I migranti come testimoni e non indagati. Salvi “Sono da considerare persone offese”
I Sopravvissuti alla tragedia del 18 aprile considerati testimoni e non indagati. Il Procuratore di Catania Giovanni Salvi stamattina ha chiarito le motivazioni di questa scelta, giustificata dal diverso modo di operare da parte degli scafisti e da una diversa interpretazione del reato di immigrazione clandestina (vedi art. 10-bis a fianco). Negli ultimi tempi infatti si è visto come i trafficanti, anzichè approdare sulle nostre coste, lanciano l’allarme in alto mare per fare arrivare i soccorsi e così giungere a destinazione, con un notevole abbattimento dei costi economici.

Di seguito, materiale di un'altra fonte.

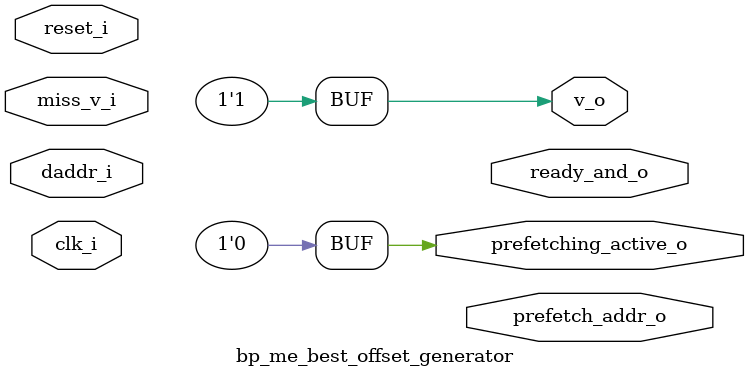
<source format=sv>
module bp_me_best_offset_generator
  #(parameter daddr_width_p = 64)
  (input                          clk_i
  , input                         reset_i
  , input [daddr_width_p-1:0]     daddr_i
  , input                         miss_v_i
  , output                        ready_and_o
  , output                        prefetching_active_o
  , output [daddr_width_p-1:0]    prefetch_addr_o
  , output v_o
  );

  assign prefetching_active_o = '0;
  assign v_o = '1;
endmodule
</source>
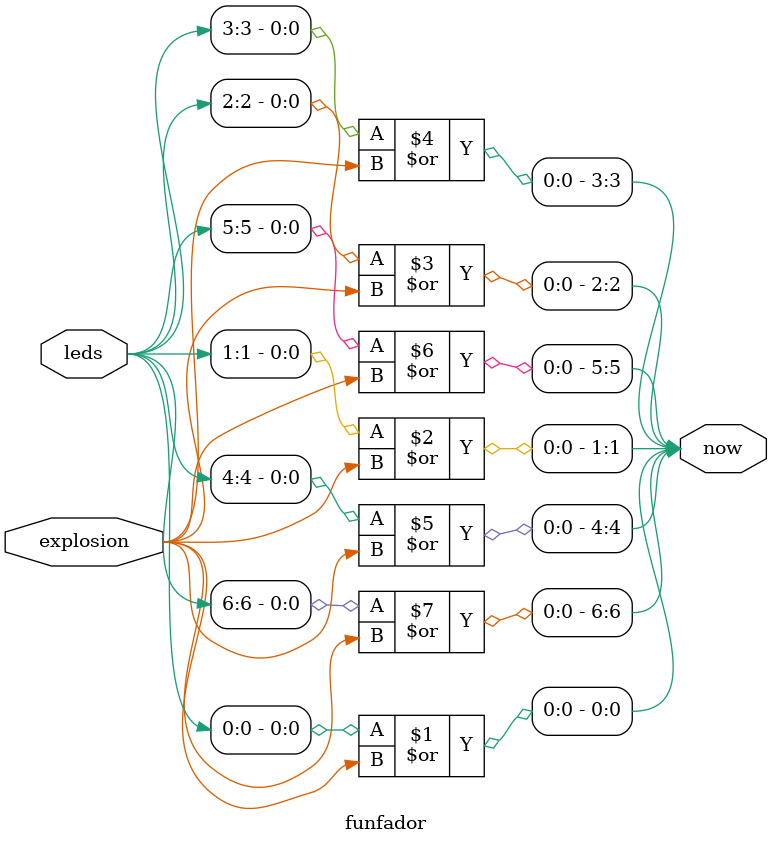
<source format=sv>
module funfador (
input [6:0] leds,
input explosion,
output [6:0]  now

);
assign now[0] = leds[0] | explosion;
assign now[1] = leds[1] | explosion;
assign now[2] = leds[2] | explosion;
assign now[3] = leds[3] | explosion;
assign now[4] = leds[4] | explosion;
assign now[5] = leds[5] | explosion;
assign now[6] = leds[6] | explosion;
endmodule
</source>
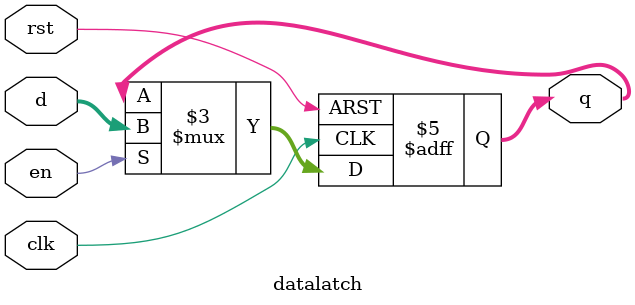
<source format=v>


/*
opcodes
0 : Add
1 : Subtract
2 : Invert A
3 : Invert B
4 : A & B
5 : A | B
6 : A ^ B
7 : ~(A ^ B)
*/



module Alu(
input   [2:0]   Opcode,
input   [3:0]   Data,
input           GO,
input           clk,
input           reset,
output  [3:0]   Result,
output          cout,
output          borrow,
output          led_idle,
output          led_wait,
output          led_rdy,
output          led_done
);
wire    [3:0]   A,
                B;
wire    [2:0]   op;
wire            enA,
                enB,
                enOp;

datalatch       Alatch(clk, reset, enA,  Data, A);
datalatch       Blatch(clk, reset, enB,  Data, B);
datalatch       opCode(clk, reset, enOp, Opcode, op);
Math        math(A, B, op, Result, cout, borrow);
Controller  cnt(clk, reset, GO, enA, enB, enOp, led_idle, led_wait, led_rdy, led_done);
endmodule



module Math(
input       [3:0]   A,
input       [3:0]   B,
input       [2:0]   op,
output  reg [3:0]   result,
output  reg         carry,
output  reg         borrow
);
parameter   Add     = 3'h0,
            Sub     = 3'h1,
            NotA    = 3'h2,
            NotB    = 3'h3,
            And     = 3'h4,
            Or      = 3'h5,
            Xor     = 3'h6,
            Xnor    = 3'h7;
always@ (*)
begin
    case(op)
    Add:
    begin
        {carry, result} = A + B;
        borrow = 0;
    end
    Sub:
    begin
        {borrow, result} = A - B;
        carry = 0;
    end
    NotA:
    begin
        result = ~A;
        {carry, borrow} = 0;
    end
    NotB:
    begin
        result = ~B;
        {carry, borrow} = 0;
    end
    And:
    begin
        result = A & B;
        {carry, borrow} = 0;
    end
    Or:
    begin
        result = A | B;
        {carry, borrow} = 0;
    end
    Xor:
    begin
        result = A ^ B;
        {carry, borrow} = 0;
    end
    Xnor:
    begin
        result = ~ A ^ B;
        {carry, borrow} = 0;
    end
    endcase
end
endmodule




module Controller(
input       clk,
input       rst,
input       go,
output  reg enA,
output  reg enB,
output  reg enOp,
output  reg led_idle,
output  reg led_wait,
output  reg led_rdy,
output  reg led_done
);
parameter   s_Reset     = 3'h0,
            s_Ready     = 3'h1,
            s_LatchA    = 3'h2,
            s_LatchB    = 3'h3,
            s_Work      = 3'h4,
            s_Done      = 3'h5;
parameter   o_Reset     = 7'b0001000,//{enA,enB,enOp,led_idle,led_wait,led_rdy,led_done}
            o_Ready     = 7'b0000010,
            o_LatchA    = 7'b1000100,
            o_LatchB    = 7'b0110000,
            o_Work      = 7'b0000000,
            o_Done      = 7'b0000001;
reg [2:0]   state;
always@ (posedge clk or posedge rst)
begin
    if(rst)
        state = s_Reset;
    else
    case(state)
    s_Reset:
        state = s_Ready;
    s_Ready:
        if(go)
            state = s_LatchA;
        else
            state = state;
    s_LatchA:
        if(go)
            state = state;
        else
            state = s_LatchB;
    s_LatchB:
        state = s_Work;
    s_Work:
        state = s_Done;
    s_Done:
        state = s_Ready;
    default:
        state = s_Reset;
    endcase
end
always@ (*)
    case(state)
    s_Reset: {enA,enB,enOp,led_idle,led_wait,led_rdy,led_done} = o_Reset;
    s_Ready: {enA,enB,enOp,led_idle,led_wait,led_rdy,led_done} = o_Ready;
    s_LatchA:{enA,enB,enOp,led_idle,led_wait,led_rdy,led_done} = o_LatchA;
    s_LatchB:{enA,enB,enOp,led_idle,led_wait,led_rdy,led_done} = o_LatchB;
    s_Work:  {enA,enB,enOp,led_idle,led_wait,led_rdy,led_done} = o_Work;
    s_Done:  {enA,enB,enOp,led_idle,led_wait,led_rdy,led_done} = o_Done;
    default: {enA,enB,enOp,led_idle,led_wait,led_rdy,led_done} = o_Reset;
    endcase
endmodule


module datalatch(
input               clk,
input               rst,
input               en,
input       [3:0]   d,
output  reg [3:0]   q
);
always@(posedge clk or posedge rst)
begin
    if(rst)
        q = 0;
    else
        if(en)
            q = d;
        else
            q = q;
end
endmodule



</source>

Nel caso particolare dello scorso mese, i migranti sono stati raggiunti dal mercantile portoghese King Jacob in acque extraterritoriali, a circa 120 km dalla Libia, e poi trasportati da Malta in Italia. La loro traversata è terminata lontana dalle acque di competenza italiana, quindi non sono applicabili le norme che puniscono lo straniero nei casi in cui faccia ingresso illegalmente e per sua volontà in territorio dello Stato.
E anche se l’individuo si imbarca volontariamente per entrare in Italia, ma viene trovato in acqua internazionali, il tentativo non è punibile, essendo un reato contravvenzionale e non un delitto. Inoltre non è possible che venga considerato come collaboratore, a meno che non ci siano prove che lo dimostrano, dato che principalmente le accuse ricadono su chi guida le imbarcazioni e mette in pericolo la vita di chi sta a bordo.
“Il migrante deve essere sentito come persona offesa e non come indagato di reato collegato” ha dichiarato Salvi, ammettendo come questa diversa lettura del codice penale possa diventare una prassi, anche se nei limiti finora descritti.